=== Assignment ===
Write out the listing below exactly, beginning at its first line and ending with the line that contains "ring tip: (96, 587)".

=== Material to process ===
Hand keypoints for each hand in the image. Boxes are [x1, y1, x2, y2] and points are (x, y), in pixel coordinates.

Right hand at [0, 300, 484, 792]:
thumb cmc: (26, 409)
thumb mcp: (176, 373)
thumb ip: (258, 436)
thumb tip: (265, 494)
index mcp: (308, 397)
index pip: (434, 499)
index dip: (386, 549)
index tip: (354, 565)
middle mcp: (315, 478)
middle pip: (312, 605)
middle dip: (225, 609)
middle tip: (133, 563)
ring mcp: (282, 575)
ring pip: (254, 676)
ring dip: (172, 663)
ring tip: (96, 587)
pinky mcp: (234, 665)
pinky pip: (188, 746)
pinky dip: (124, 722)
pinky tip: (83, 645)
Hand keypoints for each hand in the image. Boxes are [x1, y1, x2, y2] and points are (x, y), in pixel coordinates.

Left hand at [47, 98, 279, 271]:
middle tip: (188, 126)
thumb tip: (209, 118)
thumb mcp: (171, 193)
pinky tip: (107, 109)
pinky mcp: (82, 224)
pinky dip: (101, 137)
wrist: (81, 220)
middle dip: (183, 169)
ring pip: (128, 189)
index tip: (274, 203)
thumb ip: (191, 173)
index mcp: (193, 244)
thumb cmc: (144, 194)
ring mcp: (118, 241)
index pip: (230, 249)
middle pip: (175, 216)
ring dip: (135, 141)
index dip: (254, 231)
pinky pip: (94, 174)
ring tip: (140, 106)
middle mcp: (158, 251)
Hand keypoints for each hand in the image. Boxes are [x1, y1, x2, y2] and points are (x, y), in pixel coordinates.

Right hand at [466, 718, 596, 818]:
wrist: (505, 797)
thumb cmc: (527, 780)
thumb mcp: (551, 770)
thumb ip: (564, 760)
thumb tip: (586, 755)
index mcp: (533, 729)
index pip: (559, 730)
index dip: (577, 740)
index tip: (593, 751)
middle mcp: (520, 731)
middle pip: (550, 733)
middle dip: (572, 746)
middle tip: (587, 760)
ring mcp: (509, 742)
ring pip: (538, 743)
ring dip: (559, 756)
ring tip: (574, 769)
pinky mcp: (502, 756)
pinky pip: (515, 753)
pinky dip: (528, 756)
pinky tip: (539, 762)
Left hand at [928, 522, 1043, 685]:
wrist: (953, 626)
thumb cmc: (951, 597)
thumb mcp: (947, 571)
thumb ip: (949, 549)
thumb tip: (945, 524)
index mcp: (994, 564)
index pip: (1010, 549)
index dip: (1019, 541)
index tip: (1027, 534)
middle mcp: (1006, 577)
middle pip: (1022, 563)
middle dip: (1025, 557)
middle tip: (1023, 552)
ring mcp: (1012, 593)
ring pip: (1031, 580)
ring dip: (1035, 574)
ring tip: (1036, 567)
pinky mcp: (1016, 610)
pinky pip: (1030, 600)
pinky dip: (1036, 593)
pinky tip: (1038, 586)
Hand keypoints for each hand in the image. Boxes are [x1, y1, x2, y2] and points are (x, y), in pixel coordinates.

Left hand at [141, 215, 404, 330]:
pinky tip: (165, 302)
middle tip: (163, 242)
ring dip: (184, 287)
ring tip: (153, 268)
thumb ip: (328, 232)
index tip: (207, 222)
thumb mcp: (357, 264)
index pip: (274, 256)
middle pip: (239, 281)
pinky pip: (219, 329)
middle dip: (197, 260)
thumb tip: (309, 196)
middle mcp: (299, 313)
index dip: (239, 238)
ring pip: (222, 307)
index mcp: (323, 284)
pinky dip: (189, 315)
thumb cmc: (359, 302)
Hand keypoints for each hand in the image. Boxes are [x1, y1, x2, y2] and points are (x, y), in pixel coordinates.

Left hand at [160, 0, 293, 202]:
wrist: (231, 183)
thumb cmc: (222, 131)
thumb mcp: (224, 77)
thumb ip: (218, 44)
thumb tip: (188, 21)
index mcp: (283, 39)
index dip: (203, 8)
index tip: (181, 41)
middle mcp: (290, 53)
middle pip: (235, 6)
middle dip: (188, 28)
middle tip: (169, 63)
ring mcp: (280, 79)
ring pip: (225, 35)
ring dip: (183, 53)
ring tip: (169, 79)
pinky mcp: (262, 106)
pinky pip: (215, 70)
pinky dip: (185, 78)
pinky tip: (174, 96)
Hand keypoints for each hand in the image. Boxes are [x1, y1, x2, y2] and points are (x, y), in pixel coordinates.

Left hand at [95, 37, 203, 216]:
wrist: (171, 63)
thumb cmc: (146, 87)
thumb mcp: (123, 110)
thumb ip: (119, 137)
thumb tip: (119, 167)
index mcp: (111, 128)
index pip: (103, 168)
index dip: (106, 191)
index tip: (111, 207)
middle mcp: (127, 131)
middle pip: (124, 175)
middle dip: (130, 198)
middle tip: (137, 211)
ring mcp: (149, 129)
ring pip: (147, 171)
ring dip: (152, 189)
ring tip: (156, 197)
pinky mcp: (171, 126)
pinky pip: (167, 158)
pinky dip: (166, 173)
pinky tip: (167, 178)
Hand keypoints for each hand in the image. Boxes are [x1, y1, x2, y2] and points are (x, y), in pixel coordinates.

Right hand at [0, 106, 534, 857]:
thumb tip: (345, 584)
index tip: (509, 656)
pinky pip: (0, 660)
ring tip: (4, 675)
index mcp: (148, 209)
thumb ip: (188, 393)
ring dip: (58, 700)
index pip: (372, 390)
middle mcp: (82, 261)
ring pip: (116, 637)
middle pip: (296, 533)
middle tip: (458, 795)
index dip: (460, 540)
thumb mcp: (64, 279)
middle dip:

=== Result for this task ===
Hand keypoints for each hand in the image. Boxes are [x1, y1, x2, y2] and points are (x, y), in pixel coordinates.

Right hand at [0, 300, 484, 792]:
thumb cmc: (26, 409)
thumb mcp: (176, 373)
thumb ip: (258, 436)
thumb tip: (265, 494)
index mcp: (308, 397)
index pip: (434, 499)
index dip: (386, 549)
index tip: (354, 565)
middle mcp: (315, 478)
middle pip: (312, 605)
middle dip: (225, 609)
middle tip: (133, 563)
ring mcp: (282, 575)
ring pip: (254, 676)
ring dip: (172, 663)
ring tip: (96, 587)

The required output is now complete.